The 2017-18 harvest was seen tumbling by more than 30%, to 24m tonnes, from the current season’s record high, undermined by “projections for lower average rainfall”, besides the dent to sowings prospects from weak prices.

“Farmers have been influenced by the continuing fall in wheat prices on world markets, and alternative crops such as canola are expected to become more popular,” the USDA said.

The comments echoed those earlier in the week from Rabobank, which said that “total area planted to wheat is expected down on average, on the back of price relatives with alternative crops.

“Increased planting of canola and pulses is expected.”

‘Considerable problems’

However, the bureau also flagged “ongoing port and logistical problems” stemming from a shortfall in shipping containers, which merchants rely on to a large part for carrying wheat exports.

The problems, “which have continually hampered wheat exports and could continue for the rest of the year”, began in the second half of 2016, when shippers reportedly diverted containers for carrying pulses and oilseeds.

“These… exports have higher unit values and were given priority by shipping companies,” the bureau said, adding that the shippers “also introduced higher fees during peak periods”.

“As a result, there were considerable logistical and transport problems in exporting the wheat crop from the second half of 2016, particularly for traditional exports of milling wheat into South East Asia.”

Penalties exceed margins

The comments follow a warning from the Australian office of grain trader Nidera that the “reputation of the Australian exporter is being jeopardised by the lack of accountability of global container freight providers”.
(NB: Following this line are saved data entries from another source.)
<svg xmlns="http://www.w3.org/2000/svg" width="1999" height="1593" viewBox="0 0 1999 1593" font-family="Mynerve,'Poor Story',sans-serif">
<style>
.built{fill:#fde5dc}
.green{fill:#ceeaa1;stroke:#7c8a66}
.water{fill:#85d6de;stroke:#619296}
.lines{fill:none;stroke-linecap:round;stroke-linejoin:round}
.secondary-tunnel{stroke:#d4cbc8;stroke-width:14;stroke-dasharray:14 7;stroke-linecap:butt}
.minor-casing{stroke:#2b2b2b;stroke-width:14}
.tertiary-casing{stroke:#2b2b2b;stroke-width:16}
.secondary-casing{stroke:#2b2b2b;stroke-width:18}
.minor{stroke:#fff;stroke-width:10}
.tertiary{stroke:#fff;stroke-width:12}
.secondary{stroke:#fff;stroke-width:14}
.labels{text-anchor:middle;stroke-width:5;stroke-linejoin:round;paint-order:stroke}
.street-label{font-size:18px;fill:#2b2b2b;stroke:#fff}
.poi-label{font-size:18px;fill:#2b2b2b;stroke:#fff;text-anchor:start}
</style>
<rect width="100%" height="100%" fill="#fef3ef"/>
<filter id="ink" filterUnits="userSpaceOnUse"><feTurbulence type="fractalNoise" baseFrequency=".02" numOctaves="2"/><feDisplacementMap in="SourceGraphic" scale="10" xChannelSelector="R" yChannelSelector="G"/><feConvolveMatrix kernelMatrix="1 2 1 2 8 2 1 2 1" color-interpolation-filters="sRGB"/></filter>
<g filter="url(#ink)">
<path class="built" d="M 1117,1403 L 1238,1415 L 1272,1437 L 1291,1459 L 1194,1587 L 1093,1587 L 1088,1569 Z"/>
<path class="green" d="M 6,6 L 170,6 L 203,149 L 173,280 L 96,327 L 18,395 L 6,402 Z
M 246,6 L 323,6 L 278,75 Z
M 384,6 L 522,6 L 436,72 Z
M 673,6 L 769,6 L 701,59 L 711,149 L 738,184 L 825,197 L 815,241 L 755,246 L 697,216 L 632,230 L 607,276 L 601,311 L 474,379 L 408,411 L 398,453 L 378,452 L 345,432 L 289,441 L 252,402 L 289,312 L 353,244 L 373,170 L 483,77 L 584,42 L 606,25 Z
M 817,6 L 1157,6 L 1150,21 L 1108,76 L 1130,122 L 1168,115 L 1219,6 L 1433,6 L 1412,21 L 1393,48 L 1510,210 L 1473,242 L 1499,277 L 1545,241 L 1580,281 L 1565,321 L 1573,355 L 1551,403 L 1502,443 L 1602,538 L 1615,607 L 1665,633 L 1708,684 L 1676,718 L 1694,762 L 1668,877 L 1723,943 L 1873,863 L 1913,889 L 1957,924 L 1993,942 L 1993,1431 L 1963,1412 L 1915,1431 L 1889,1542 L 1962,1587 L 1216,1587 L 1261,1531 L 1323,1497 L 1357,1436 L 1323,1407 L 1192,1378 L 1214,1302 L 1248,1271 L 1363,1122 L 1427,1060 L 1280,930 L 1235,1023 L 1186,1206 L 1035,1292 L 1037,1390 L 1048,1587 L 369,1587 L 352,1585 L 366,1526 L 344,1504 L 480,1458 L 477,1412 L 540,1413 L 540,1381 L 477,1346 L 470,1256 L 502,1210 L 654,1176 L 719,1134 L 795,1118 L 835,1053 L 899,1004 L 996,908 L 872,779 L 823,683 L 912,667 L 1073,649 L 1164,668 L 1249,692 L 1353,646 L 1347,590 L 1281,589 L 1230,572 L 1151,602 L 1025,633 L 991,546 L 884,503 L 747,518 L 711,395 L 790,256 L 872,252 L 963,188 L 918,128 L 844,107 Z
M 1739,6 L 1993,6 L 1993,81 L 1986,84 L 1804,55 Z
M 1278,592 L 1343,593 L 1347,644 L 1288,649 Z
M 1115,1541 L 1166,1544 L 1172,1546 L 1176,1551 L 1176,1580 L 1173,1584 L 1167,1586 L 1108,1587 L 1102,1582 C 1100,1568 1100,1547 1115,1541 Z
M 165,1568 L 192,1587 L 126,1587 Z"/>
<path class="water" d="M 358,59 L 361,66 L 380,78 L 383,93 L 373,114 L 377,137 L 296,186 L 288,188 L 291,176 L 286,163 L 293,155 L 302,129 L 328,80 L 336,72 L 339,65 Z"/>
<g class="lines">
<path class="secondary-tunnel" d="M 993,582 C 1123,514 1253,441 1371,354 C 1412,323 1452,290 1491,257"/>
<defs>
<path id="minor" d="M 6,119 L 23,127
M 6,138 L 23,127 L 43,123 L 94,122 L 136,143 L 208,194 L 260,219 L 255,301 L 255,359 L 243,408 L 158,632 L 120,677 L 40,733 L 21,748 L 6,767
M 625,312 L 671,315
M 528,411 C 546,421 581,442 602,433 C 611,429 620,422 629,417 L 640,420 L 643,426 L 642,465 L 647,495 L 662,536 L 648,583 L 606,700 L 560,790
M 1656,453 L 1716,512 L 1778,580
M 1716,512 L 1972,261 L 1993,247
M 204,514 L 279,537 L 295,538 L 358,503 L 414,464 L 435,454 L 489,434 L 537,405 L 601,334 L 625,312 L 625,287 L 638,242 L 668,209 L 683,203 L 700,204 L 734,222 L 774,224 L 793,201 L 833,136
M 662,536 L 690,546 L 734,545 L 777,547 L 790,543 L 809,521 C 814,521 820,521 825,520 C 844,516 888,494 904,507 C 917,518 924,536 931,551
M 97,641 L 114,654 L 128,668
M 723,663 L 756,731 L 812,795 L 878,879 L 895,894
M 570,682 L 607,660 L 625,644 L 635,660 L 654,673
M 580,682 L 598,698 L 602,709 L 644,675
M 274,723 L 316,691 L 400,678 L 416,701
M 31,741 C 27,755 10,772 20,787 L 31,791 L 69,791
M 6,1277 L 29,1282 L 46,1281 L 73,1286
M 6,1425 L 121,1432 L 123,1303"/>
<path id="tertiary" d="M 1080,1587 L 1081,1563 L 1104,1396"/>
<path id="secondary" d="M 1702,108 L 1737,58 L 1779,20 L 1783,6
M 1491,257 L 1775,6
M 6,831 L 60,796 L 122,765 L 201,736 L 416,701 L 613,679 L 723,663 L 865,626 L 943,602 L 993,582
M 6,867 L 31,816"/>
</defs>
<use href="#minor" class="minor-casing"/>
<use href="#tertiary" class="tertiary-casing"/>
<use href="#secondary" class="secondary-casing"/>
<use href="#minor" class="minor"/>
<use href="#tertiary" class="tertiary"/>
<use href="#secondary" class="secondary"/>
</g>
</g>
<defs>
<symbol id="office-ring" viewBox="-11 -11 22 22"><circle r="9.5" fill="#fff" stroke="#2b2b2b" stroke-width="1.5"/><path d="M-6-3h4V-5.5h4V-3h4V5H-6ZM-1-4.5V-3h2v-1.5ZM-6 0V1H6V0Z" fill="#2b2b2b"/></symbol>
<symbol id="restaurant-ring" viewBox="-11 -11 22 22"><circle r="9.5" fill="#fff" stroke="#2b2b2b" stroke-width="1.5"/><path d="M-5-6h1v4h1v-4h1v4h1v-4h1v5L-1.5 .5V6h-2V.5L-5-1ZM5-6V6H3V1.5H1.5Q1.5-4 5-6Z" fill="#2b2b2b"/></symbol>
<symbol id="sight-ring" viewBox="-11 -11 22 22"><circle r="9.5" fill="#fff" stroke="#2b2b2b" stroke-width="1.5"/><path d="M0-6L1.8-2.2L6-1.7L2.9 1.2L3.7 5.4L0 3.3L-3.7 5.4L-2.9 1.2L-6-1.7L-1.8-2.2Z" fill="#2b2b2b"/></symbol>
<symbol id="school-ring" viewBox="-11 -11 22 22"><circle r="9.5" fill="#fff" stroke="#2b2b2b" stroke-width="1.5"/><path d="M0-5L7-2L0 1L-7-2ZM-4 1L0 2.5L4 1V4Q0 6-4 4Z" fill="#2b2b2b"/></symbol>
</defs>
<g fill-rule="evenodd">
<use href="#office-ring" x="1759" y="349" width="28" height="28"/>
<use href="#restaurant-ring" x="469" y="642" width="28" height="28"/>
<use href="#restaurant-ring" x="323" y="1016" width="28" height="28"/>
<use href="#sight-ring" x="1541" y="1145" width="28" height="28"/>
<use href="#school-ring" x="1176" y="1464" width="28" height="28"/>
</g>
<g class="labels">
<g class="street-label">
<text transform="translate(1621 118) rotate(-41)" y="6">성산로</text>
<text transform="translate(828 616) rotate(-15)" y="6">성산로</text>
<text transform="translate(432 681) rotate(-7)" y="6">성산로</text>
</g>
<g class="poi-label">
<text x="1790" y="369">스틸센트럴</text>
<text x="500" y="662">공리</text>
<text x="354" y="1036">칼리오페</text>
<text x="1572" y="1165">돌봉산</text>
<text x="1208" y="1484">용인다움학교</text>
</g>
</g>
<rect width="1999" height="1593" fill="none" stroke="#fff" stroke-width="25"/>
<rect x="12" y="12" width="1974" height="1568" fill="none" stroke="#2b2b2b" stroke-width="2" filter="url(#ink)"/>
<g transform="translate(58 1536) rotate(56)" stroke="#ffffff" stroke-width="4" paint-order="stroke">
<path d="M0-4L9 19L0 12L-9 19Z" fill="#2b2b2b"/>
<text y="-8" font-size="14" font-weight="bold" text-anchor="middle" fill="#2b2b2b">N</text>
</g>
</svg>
It backed the idea that shipping lines had “prioritised the higher paying pulse cargos to the detriment of traditional milling wheat shipments into South East Asia.

“To add insult to injury the shipping lines have substantially increased their second quarter freight rates and imposed ‘peak season’ surcharges” even on delayed container cargos.

“So product that was originally intended to be shipped in February, but now not going out until April in many cases, is incurring an additional freight cost.”

Combined with charges from importers for late delivery of wheat, “all of these penalties far outweigh the original margin the exporter hoped to achieve when they originally negotiated the business”, said Peter McMeekin, Nidera Australia origination manager.

Wrong size

The container shortfall has been exacerbated by other factors, including last year’s collapse of South Korea-based Hanjin Shipping, one of the world’s top container shippers, carrying more than 100m tonnes a year.

Furthermore, subsided pre-Christmas imports left Australia with fewer containers to re-export than has been typical.

And what containers there were are of the larger 40-foot length difficult for the Australian logistics chain to handle.

“Not many domestic packers can handle 40-foot containers, road weight restrictions means that they can only be half filled and a lot of destinations throughout Asia don’t have the infrastructure to manage the larger boxes,” Mr McMeekin said.